Both my man. IllEagle is going to be a shot in the arm of the ordinary everywhere, so if you can help me to understand how I would get my sketches (on paper) to print, what is the process? Do I need to have a program, or would I have to get someone to re-draw it for me on a computer program? As for the outsourcing, I wouldn't mind doing that as long as I can get the quality that I want. Within a years period I want to go national, but it seems like right now I'm just chasing my tail. My problem in a nutshell, tons of ambition, drive, ideas and motivation, with none of the knowledge, if you understand what I am saying please help me if you can....


----------



## Rodney (Nov 3, 2004)

*Re: IllEagle newbee....*

Thanks for clarifying that.

To get your sketches to print, you could either:


learn a graphics program and do it yourself
pay someone to do it for you
If you don't already have the graphics program and you aren't familiar with scanning, editing, cleaning up graphics, then you may want to just go with number 2.

That will get your graphics "print ready" (vector graphics). Print ready meaning that you could take those files to a screen printer and they could print your designs on t-shirts using that file.

Once the designs are print ready, you can:


buy the equipment, learn the equipment and print them yourself
outsource the printing
If you have no knowledge of printing and no knowledge of how it all works, then you probably just want to opt for number 2. Large clothing lines generally don't print their own clothing. Some people do it all themselves, but they usually know how to print already or have the time and money to learn the whole process. The key is that you don't HAVE to do it all yourself in order to sell quality t-shirts.

Then you just find a screen printer in your local phonebook or search online and tell them what you're trying to do, tell them how many shirts you want to print, what kind of shirts you want to use and they'll give you a quote.

Then you decide which printer you want to use and give them the files and the job info (quantities, colors, shirts, etc) and they will print the shirts and deliver them to you.

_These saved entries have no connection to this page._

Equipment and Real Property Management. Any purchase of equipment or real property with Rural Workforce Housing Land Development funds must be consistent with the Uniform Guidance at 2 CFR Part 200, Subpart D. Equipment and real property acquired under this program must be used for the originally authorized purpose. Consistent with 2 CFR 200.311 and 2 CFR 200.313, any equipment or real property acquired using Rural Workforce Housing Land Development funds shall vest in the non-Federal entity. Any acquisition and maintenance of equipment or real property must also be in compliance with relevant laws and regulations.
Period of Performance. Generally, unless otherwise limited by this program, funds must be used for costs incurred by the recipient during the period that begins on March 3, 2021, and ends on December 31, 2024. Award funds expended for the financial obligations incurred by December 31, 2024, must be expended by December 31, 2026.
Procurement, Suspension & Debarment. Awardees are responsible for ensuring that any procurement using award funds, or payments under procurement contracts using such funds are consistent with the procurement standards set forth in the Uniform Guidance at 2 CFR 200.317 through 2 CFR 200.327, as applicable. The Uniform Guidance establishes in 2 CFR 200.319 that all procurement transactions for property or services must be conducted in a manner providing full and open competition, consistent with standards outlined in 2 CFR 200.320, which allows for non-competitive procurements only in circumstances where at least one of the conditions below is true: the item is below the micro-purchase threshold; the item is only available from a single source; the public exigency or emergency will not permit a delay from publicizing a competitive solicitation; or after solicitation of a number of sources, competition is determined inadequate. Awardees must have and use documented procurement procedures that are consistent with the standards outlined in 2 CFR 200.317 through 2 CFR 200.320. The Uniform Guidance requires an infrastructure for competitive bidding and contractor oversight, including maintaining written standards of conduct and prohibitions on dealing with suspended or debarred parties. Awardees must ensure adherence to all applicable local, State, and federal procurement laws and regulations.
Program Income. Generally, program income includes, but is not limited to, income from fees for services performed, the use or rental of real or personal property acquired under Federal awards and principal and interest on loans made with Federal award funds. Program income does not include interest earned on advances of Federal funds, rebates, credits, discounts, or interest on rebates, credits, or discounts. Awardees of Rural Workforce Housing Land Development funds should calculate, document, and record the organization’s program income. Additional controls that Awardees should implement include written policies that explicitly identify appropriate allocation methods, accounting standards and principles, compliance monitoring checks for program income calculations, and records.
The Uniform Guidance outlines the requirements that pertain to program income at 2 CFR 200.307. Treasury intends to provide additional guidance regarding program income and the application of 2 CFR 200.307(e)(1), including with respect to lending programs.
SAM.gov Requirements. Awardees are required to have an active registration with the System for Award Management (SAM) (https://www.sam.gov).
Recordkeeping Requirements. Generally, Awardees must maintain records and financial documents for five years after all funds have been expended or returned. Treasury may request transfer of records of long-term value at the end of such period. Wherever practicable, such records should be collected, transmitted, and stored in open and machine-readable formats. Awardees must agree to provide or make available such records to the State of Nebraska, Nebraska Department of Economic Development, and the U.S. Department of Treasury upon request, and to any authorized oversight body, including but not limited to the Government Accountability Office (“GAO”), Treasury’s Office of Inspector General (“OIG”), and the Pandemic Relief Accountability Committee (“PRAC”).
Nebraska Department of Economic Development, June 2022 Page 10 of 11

You can find a LOT more information on this by searching the forums for start or starting.

Here's one post that details several ways to get your t-shirt line started:
http://www.t-shirtforums.com/general-t-shirt-selling-discussion/t9938.html#post66311

Also, any questions you have along the way can probably be answered using our search features as a research starting point  

http://www.t-shirtforums.com/search.php
http://www.t-shirtforums.com/tags/


----------



## rockfadon (Aug 13, 2007)

by the way rodney did I mention that you are the sh*t! I love you man.....(no **** lol) Get at me soon, as soon as I get the shirts ready I will get you one pronto. That about all the start I needed, you really are a great help. So is this forum, wish I had found it months ago......


----------



## THQ (Aug 9, 2007)

*Re: IllEagle newbee....*



Rodney said:


> Thanks for clarifying that.
> 
> Once the designs are print ready, you can:
> 
> ...


Hi Rodney,
I have been trying to decide what to do, Im basically at the same stage, I have my drawings on paper. I want to start a clothing line here. Most Indegenous(hope i spelt that right) clothing lines here dont do so well because the clothes are so expensive, I am trying to avoid that. I was thinking of using just plastisol transfers as compared to buying and shipping equipment, but this would also involve shipping many transfers at a time on a continuous basis. Is that a cost effective solution in your opinion?


----------



## Rodney (Nov 3, 2004)

*Re: IllEagle newbee....*



THQ said:


> Hi Rodney,
> I have been trying to decide what to do, Im basically at the same stage, I have my drawings on paper. I want to start a clothing line here. Most Indegenous(hope i spelt that right) clothing lines here dont do so well because the clothes are so expensive, I am trying to avoid that. I was thinking of using just plastisol transfers as compared to buying and shipping equipment, but this would also involve shipping many transfers at a time on a continuous basis. Is that a cost effective solution in your opinion?


I would suggest reading up more on plastisol transfers and how they work.

For some it will be a perfect solution, for others, it would still be more work than they want to do.


----------